— Written task —
The pictures stay out. Please retype every line below exactly.

— Available data —
+ + + + +

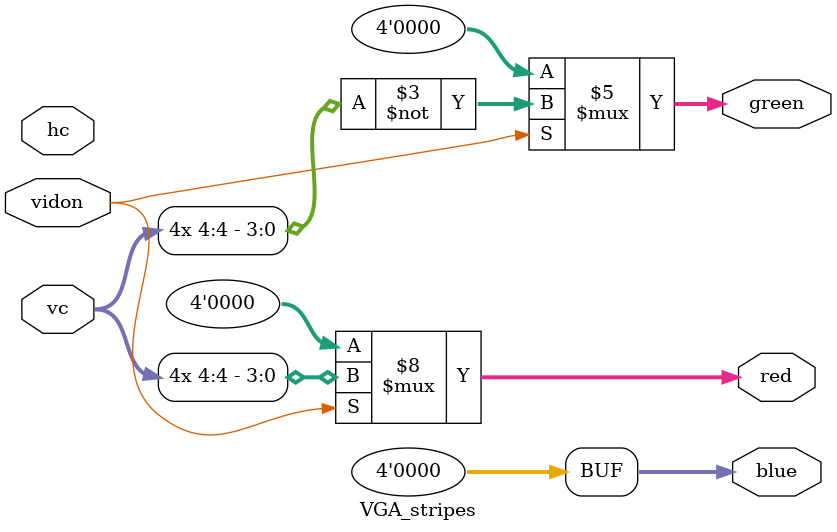
<source format=v>
module VGA_stripes(input wire vidon,
                   input wire [10:0] hc,
                   vc,
                   output reg [3:0] red,
                   green,
                   output reg [3:0] blue);
    
    // 输出16行宽的红绿条wen
    
    always @(*) begin
        red   = 0;
        green = 0;
        blue  = 0;
        
        if (vidon == 1) begin
        red   = {vc[4],vc[4],vc[4],vc[4]};
        green = ~{vc[4],vc[4],vc[4],vc[4]};
        end
    end
    
endmodule // VGA_stripes

</source>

+ + + + +

— The answer —
<source format=v>
module VGA_stripes(input wire vidon,
                   input wire [10:0] hc,
                   vc,
                   output reg [3:0] red,
                   green,
                   output reg [3:0] blue);
    
    // 输出16行宽的红绿条wen
    
    always @(*) begin
        red   = 0;
        green = 0;
        blue  = 0;
        
        if (vidon == 1) begin
        red   = {vc[4],vc[4],vc[4],vc[4]};
        green = ~{vc[4],vc[4],vc[4],vc[4]};
        end
    end
    
endmodule // VGA_stripes

</source>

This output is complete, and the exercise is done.